I agree with Mark Perry (an economist who has bought me a beer), of Carpe Diem, that the reduction in the world poverty rate is the most remarkable achievement in human history.
The percentage of the world population living on $1 per day or less has dropped since 1970 from around 26% to just over 5%.
It’s hard to argue with those results. They are inflation-adjusted.
I can think of a couple things that might be easier to argue about regarding those results.
1. I can imagine some folks would say that 5% isn’t good enough.
2. I can imagine that some folks would argue about the cause of those results. I agree with Perry’s explanation as provided by Arthur Brooks: “globalization, free trade and international entrepreneurship.”
I can imagine that some folks would say it was the growth in government and aid. But, for them, I’d ask, what if you’re wrong? As Brooks says:
…if you love the poor, if you are a good Samaritan, you must stand for the free enterprise system, and you must defend it, not just for ourselves but for people around the world. It is the best anti-poverty measure ever invented.
I agree. I could be wrong and I think — for the benefit of the poor — I should keep that in mind and stay open to evidence to the contrary, because whether I’m right or wrong doesn’t amount to a hill of beans.
What is important it what really helps them.
I also think us supporters of free markets often forget this.
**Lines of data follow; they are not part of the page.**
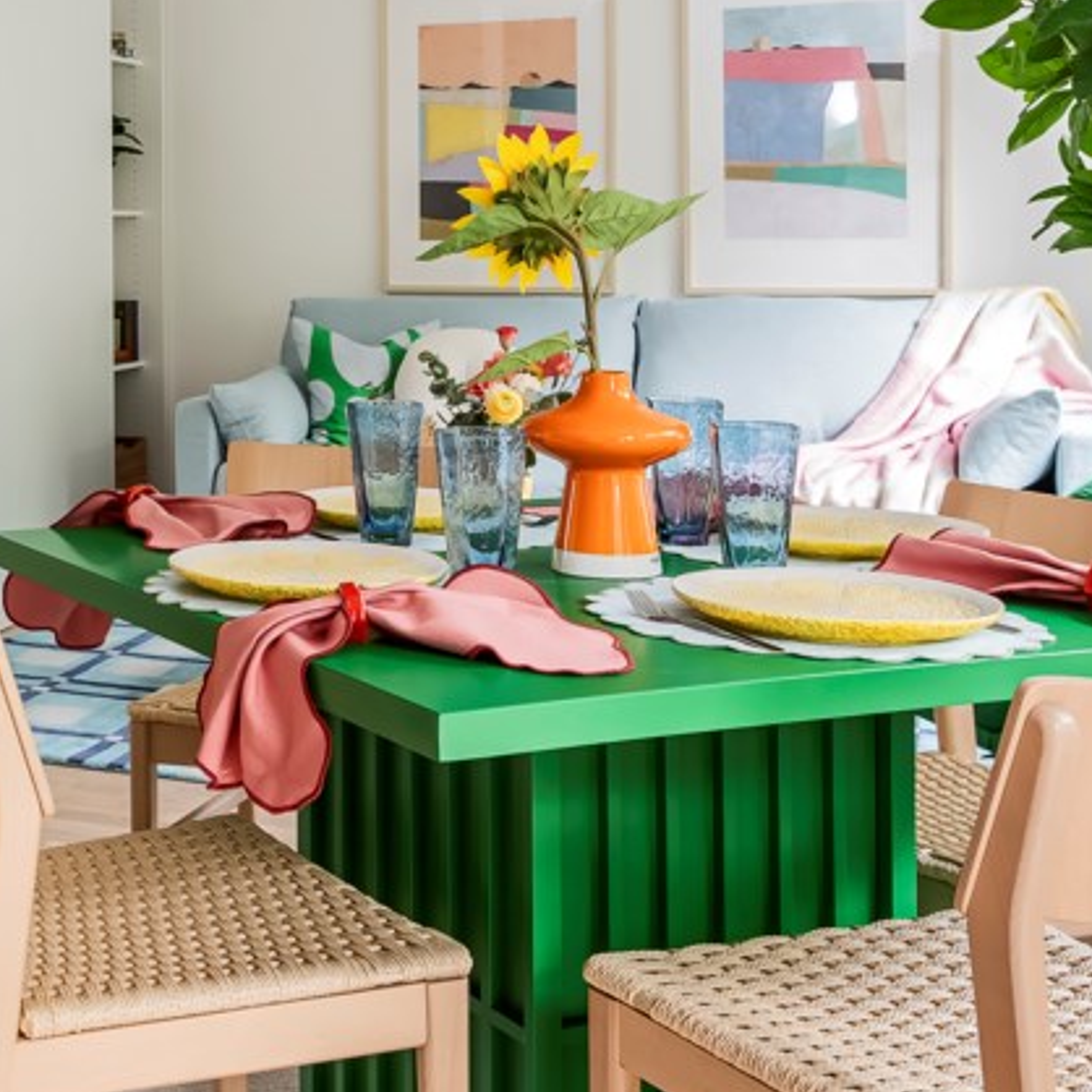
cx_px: -81
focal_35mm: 56
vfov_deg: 29.9
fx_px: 1999
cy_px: 225
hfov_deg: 28.1
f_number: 8
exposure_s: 1/4
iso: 640
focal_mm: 17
The opposition paints us as the defenders of the rich, the “1%” and king-like CEOs, while we’re really advocating for the benefit of everyone, including the poor.
Dan Mitchell comments and expands on Thomas Sowell’s latest column. Both are well worth reading.
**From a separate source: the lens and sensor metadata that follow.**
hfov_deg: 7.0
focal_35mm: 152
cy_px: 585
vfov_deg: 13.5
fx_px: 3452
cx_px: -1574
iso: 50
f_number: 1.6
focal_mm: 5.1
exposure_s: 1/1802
I just had to include this passage from Sowell:
“Poverty” once had some concrete meaning — not enough food to eat or not enough clothing or shelter to protect you from the elements, for example. Today it means whatever the government bureaucrats, who set up the statistical criteria, choose to make it mean. And they have every incentive to define poverty in a way that includes enough people to justify welfare state spending. Most Americans with incomes below the official poverty level have air-conditioning, television, own a motor vehicle and, far from being hungry, are more likely than other Americans to be overweight. But an arbitrary definition of words and numbers gives them access to the taxpayers’ money.
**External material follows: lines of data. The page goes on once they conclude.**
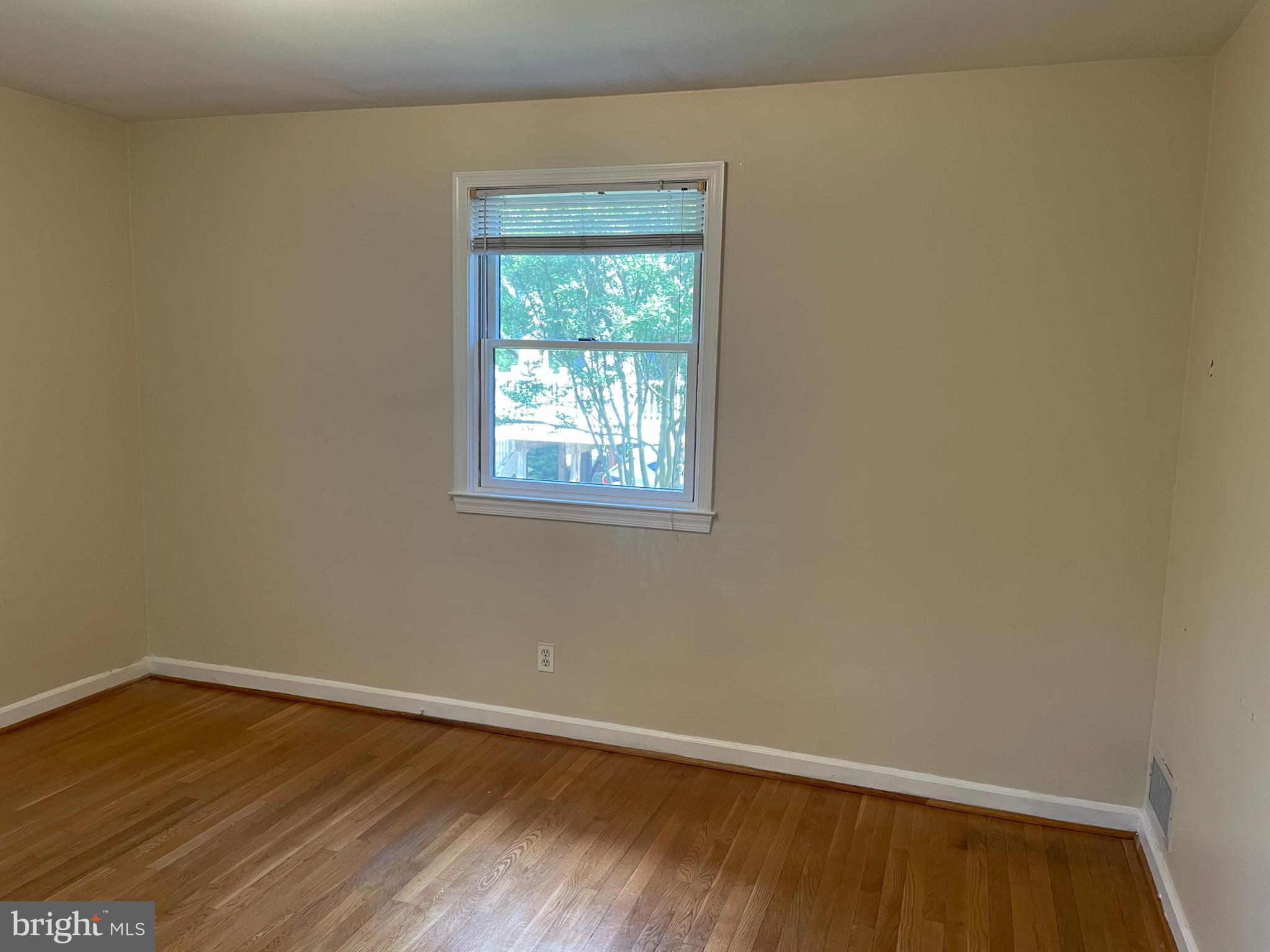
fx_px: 954
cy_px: 476
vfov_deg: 53.1
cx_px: 635
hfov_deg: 67.3
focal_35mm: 26
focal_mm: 4.2
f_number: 1.6
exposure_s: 1/60
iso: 80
Recent discussion in the comments of this blog about poverty reminded me of a caller I heard on a local radio show I heard within the last year. The caller was a teacher and he shared the results of an assignment he has always done with students in his 30 years of teaching in an urban school district.
He said that he has always done this assignment to encourage his students to think about their futures and how they will earn their keep.
The first part of the exercise is to think about and write down the things they may want to have someday — homes, cars, jewelry, boats, etc. In the second part of the assignment, they think about what they’ll do to afford those things — like earn money as a nurse, or firefighter or start a business.
He then commented on how he has seen the responses to that exercise change over the years.
In his early years, his students would want to become nurses, firefighters and teachers to be able to earn money to buy what they want.
But, now he’s more likely to get these types of responses: I’ll just use the check or card that comes from the government to buy it, like Mom does.
I doubt much has changed. My guess is that the students normally say they’ll do whatever it is they see their parents or aunts and uncles doing. The future nurses of 20 years ago probably had a Mom who was a nurse.
Which reminds me of this post where I linked to and quoted from a Wall Street Journal piece by Arthur Brooks about earned success and learned helplessness.
It also reminds me of the story Dr. Carson told in his speech about how his Mom would not allow Dr. Carson or his brother to accept excuses for their failures or their lot in life.